Celebrate Me: Now what? Action, that’s what!

Joanne Bosanquet, FoNS Chief Executive

I hope we all agree now that health is a human right; care should be a human right and dignity and respect are absolutely a human right.

We have multiple international agreements and frameworks supporting all this such as the International Covenant on Economic, Social and Cultural Rights, the Universal Declaration of Human Rights and the Convention on the Rights of Persons with Disabilities.

The International Council of Nurses supports this and every year, in preparation for International Nurse’s Day and the World Health Assembly, they prepare a suite of resources and supporting documents to gear us up to go out there are do what we do best: advocate for our communities and ensure ‘no one is left behind’. For instance, 2018’s theme was ‘Nurses, a Voice To Lead- Health is a Human right’.

So why are we still here? Why are we still fighting to be heard, fighting for the rights of undervalued and devalued members of society? We shouldn’t need to fight. We should to be in a position to advocate for and ensure that everyone gets a fair crack at the whip.

Even more profound for me, 30 years into my nursing journey, is that certain members of our community and society such as those with a learning disability are left behind in the first place. It’s the too difficult to do box again. It’s just not high enough up the priority list because it’s perceived as complicated. Well, it’s not. It just needs coordination, collaboration and proper co-production. Oh, and someone needs to loosen the power belt a bit.

Whose decision is it anyway that some of us are of less value than others? I could go so far as to ask why nursing is less valuable than other professions and therefore doesn’t get a seat around the decision making tables? If we were as valued, we wouldn’t have needed Lord Nigel Crisp and the UK All Party Parliamentary Group on Global Health to advocate for us 4 years ago when they commissioned the Triple Impact report which then morphed into the global 3 years Nursing Now campaign?

It’s already week 2 after the launch of Celebrate Me, where over 1,000 voices were distilled into a report which demonstrated the tangible benefits of learning disability nursing and expertise and of course co-production with people ‘in the know’. People, our citizens, carers and families who celebrated the exceptional talent of a worryingly diminishing group of the nursing profession. My concern here, as a public health nurse, is whether the need, or future need is being married up with the supply?

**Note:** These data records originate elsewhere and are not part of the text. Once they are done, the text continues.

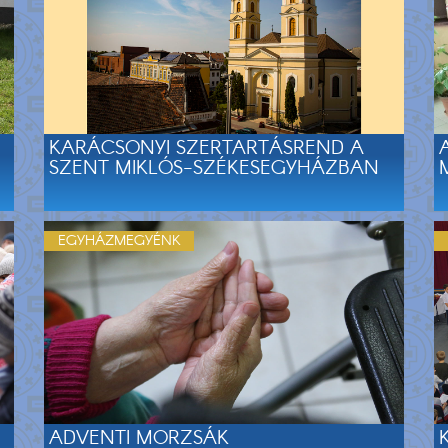
KARÁCSONYI SZERTARTÁSREND A
SZENT MIKLÓS-SZÉKESEGYHÁZBAN
EGYHÁZMEGYÉNK
ADVENTI MORZSÁK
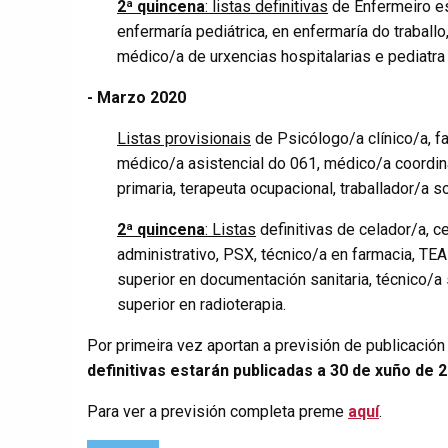
2ª quincena
: listas definitivas
de Enfermeiro esp
enfermaría pediátrica, en enfermaría do traball
médico/a de urxencias hospitalarias e pediatra 
- Marzo 2020
Listas provisionais
de Psicólogo/a clínico/a, fa
médico/a asistencial do 061, médico/a coordin
primaria, terapeuta ocupacional, traballador/a so
2ª quincena
: Listas
definitivas de celador/a, ce
administrativo, PSX, técnico/a en farmacia, TEAP
superior en documentación sanitaria, técnico/a 
superior en radioterapia.
Por primeira vez aportan a previsión de publicación
definitivas estarán publicadas a 30 de xuño de 2
Para ver a previsión completa preme
aquí
.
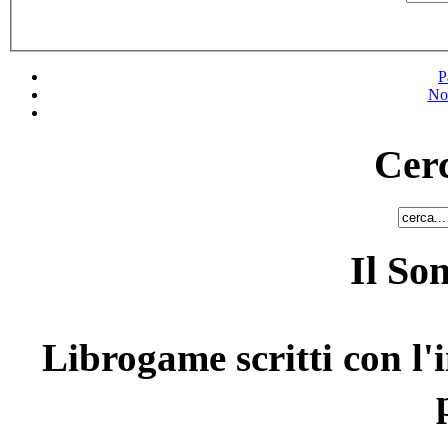
P
No
Cerc
Il So
Librogame scritti con l'i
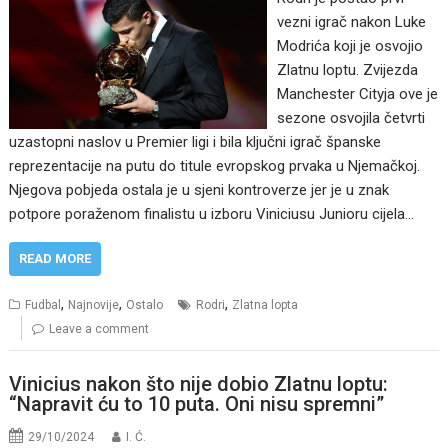
vezni igrač nakon Luke
Modrića koji je osvojio
Zlatnu loptu. Zvijezda
Manchester Cityja ove je
sezone osvojila četvrti
uzastopni naslov u Premier ligi i bila ključni igrač španske
reprezentacije na putu do titule evropskog prvaka u Njemačkoj.
Njegova pobjeda ostala je u sjeni kontroverze jer je u znak
potpore poraženom finalistu u izboru Viniciusu Junioru cijela…
READ MORE
,
,
,
Fudbal
Najnovije
Ostalo
Rodri
Zlatna lopta
Leave a comment
Vinicius nakon što nije dobio Zlatnu loptu:
“Napravit ću to 10 puta. Oni nisu spremni”
29/10/2024
I. Ć.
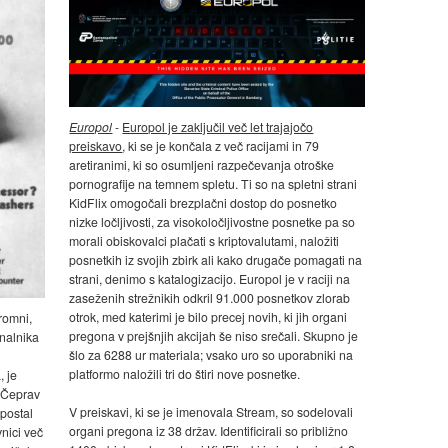
Europol
-
Europol je zaključil več let trajajočo
preiskavo
, ki se je končala z več racijami in 79
aretiranimi, ki so osumljeni razpečevanja otroške
pornografije na temnem spletu. Ti so na spletni strani
KidFlix omogočali brezplačni dostop do posnetko
nizke ločljivosti, za visokoločljivostne posnetke pa so
morali obiskovalci plačati s kriptovalutami, naložiti
posnetkih iz svojih zbirk ali kako drugače pomagati na
strani, denimo s katalogizacijo. Europol je v raciji na
zaseženih strežnikih odkril 91.000 posnetkov zlorab
otrok, med katerimi je bilo precej novih, ki jih organi
gromni,
pregona v prejšnjih akcijah še niso srečali. Skupno je
nalnika
šlo za 6288 ur materiala; vsako uro so uporabniki na
platformo naložili tri do štiri nove posnetke.
 je
. Čeprav
V preiskavi, ki se je imenovala Stream, so sodelovali
 postal
organi pregona iz 38 držav. Identificirali so približno
nici več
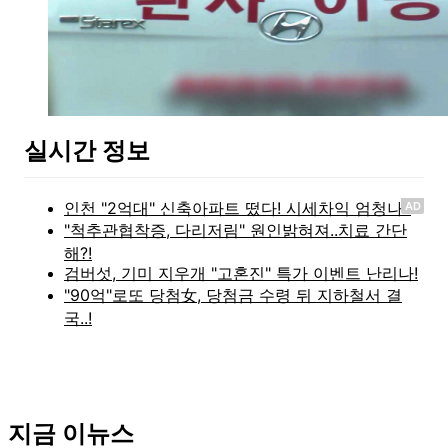
실시간 정보
AD
지금 이뉴스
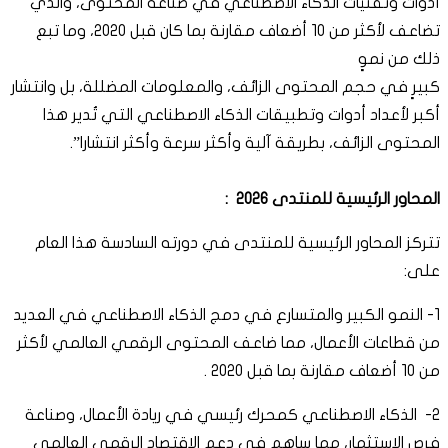
أدوات وتقنيات الذكاء الاصطناعي في صناعة المحتوى، والذي
تضاعف لأكثر من 10 أضعاف مقارنة بما كان قبل 2020، وما تبع
ذلك من نموٍ
كبيرٍ في حجم المحتوى الزائف، والمعلومات المضللة، بل وانتشار
أكبر لأعداد أدوات وتطبيقات الذكاء الاصطناعي التي تُدير هذا
المحتوى الزائف، بطريقة آلية وأكثر سرعة وأكثر انتشارا”.
المحاور الرئيسية للمنتدى 2026
:
تتركز المحاور الرئيسية للمنتدى في دورته السادسة هذا العام
على:
1- النمو الكبير والمتسارع في دمج الذكاء الاصطناعي في العديد
من قطاعات الأعمال، مما ضاعف المحتوى الرقمي العالمي لأكثر
من 10 أضعاف مقارنة بما قبل 2020 .
2- الذكاء الاصطناعي كمحرك رئيسي في ريادة الأعمال، وصناعة
فرص الاستثمار، مما ساهم في دعم الاقتصاد الرقمي العالمي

It’s time for a concerted effort across the UK. We have to sort this out. In this day and age and in the age of super fast and available digital communications, there is nothing stopping us getting together and creating a social movement for change.

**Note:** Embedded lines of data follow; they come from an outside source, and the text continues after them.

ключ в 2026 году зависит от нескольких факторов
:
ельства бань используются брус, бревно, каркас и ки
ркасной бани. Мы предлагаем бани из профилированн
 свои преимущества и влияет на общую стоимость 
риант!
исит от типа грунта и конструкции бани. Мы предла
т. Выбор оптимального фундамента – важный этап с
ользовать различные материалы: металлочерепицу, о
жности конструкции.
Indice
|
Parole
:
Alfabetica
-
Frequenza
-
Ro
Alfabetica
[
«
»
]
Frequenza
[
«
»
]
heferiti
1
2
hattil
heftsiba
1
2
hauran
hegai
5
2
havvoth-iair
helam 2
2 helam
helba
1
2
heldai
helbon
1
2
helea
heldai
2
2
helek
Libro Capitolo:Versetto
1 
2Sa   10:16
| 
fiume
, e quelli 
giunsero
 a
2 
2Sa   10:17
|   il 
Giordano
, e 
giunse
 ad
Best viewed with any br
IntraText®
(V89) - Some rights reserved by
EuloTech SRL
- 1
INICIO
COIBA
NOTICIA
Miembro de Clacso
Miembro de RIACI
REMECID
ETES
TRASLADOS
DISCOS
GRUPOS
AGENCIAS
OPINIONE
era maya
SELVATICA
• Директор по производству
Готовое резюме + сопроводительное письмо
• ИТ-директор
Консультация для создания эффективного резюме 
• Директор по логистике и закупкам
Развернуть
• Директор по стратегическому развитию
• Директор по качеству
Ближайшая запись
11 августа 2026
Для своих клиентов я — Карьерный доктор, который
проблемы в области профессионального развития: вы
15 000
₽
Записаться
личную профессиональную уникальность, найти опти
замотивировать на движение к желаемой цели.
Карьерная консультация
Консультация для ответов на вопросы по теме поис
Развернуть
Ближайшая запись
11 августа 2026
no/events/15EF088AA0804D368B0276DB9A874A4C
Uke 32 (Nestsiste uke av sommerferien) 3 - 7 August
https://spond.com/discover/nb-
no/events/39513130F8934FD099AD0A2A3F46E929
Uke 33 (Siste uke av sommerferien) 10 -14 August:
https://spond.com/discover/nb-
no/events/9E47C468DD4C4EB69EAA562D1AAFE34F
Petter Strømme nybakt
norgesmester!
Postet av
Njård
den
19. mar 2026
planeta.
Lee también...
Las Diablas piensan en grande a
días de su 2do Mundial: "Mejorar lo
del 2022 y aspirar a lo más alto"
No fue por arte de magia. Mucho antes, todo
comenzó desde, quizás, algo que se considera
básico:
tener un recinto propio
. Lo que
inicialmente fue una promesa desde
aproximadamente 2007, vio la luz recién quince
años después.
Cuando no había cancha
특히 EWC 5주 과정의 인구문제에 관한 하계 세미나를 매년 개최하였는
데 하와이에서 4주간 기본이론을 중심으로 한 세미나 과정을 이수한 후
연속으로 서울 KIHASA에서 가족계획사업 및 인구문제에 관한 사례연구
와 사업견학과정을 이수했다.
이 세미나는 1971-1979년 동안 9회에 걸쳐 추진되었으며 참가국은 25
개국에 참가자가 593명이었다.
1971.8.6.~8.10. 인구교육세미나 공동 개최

We can’t wait for anyone else to do it. We, all 680,000 nurses and midwives across the UK have to do it. We all have to embrace diversity, celebrate difference and start to feel our calling, which is to improve the health and wellbeing, advocate for our communities and of course for one another.

What can we do now? We need to get something substantial into the entire undergraduate curriculum so that every nurse, midwife, medic, AHP feels this sense of social responsibility to ‘leave no one behind’. We need to increase our LD Nursing capacity across the whole system to ensure we don’t wait until someone is sick to have access to a learning disability nurse. Prevention and promotion of health and wellbeing is everything here and we should have LD nursing expertise across the care system and in the community/primary care.

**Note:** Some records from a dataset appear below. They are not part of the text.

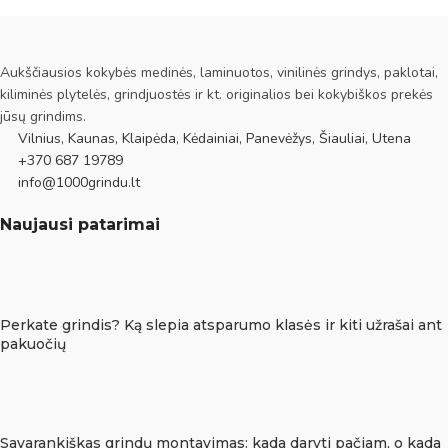
Aukščiausios kokybės medinės, laminuotos, vinilinės grindys, paklotai,
kiliminės plytelės, grindjuostės ir kt. originalios bei kokybiškos prekės
jūsų grindims.
Vilnius, Kaunas, Klaipėda, Kėdainiai, Panevėžys, Šiauliai, Utena
+370 687 19789
info@1000grindu.lt
Naujausi patarimai
Perkate grindis? Ką slepia atsparumo klasės ir kiti užrašai ant
pakuočių
Savarankiškas grindų montavimas: kada daryti pačiam, o kada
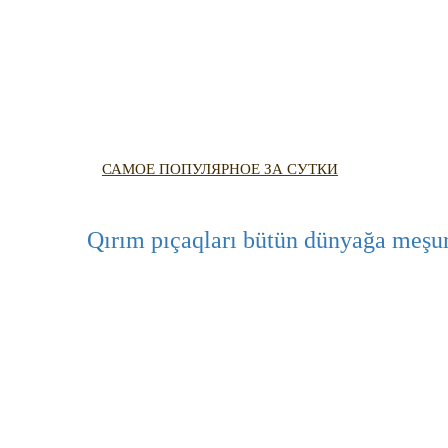
QIRIM HAR
TESTLER
FOTOARH
CANLI TA
HARİTADA
САМОЕ ПОПУЛЯРНОЕ ЗА СУТКИ
MİRAS
Qırım pıçaqları bütün dünyağa meşur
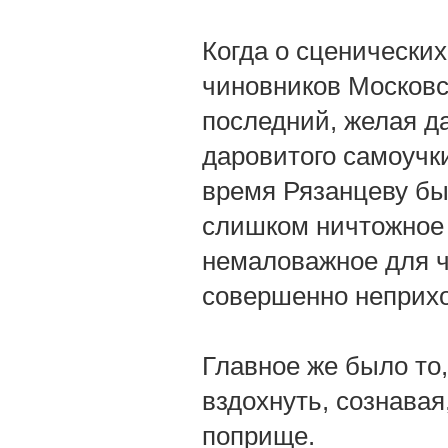
Когда о сценических
чиновников Московс
последний, желая д
даровитого самоучки
время Рязанцеву был
слишком ничтожное 
немаловажное для ч
совершенно неприхо
Главное же было то,
вздохнуть, сознавая
поприще.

Our nursing and midwifery journals should prioritise good news stories about LD nursing and thereby attract our next generation into the profession. The Royal College of Nursing should have a dedicated professional lead for LD nursing. This would be a UK wide role.

We need to develop a leadership programme specifically for LD nurses due to their multiple levels of practice across complex systems. And we also need to continue this dialogue with the 5 Chief Nursing Officers of the UK and Ireland through the themes of Celebrate Me.

I am inviting you into this conversation. I have not remembered everything that we talked about at yesterday’s #LDNAction event at London Southbank University but it’s a start.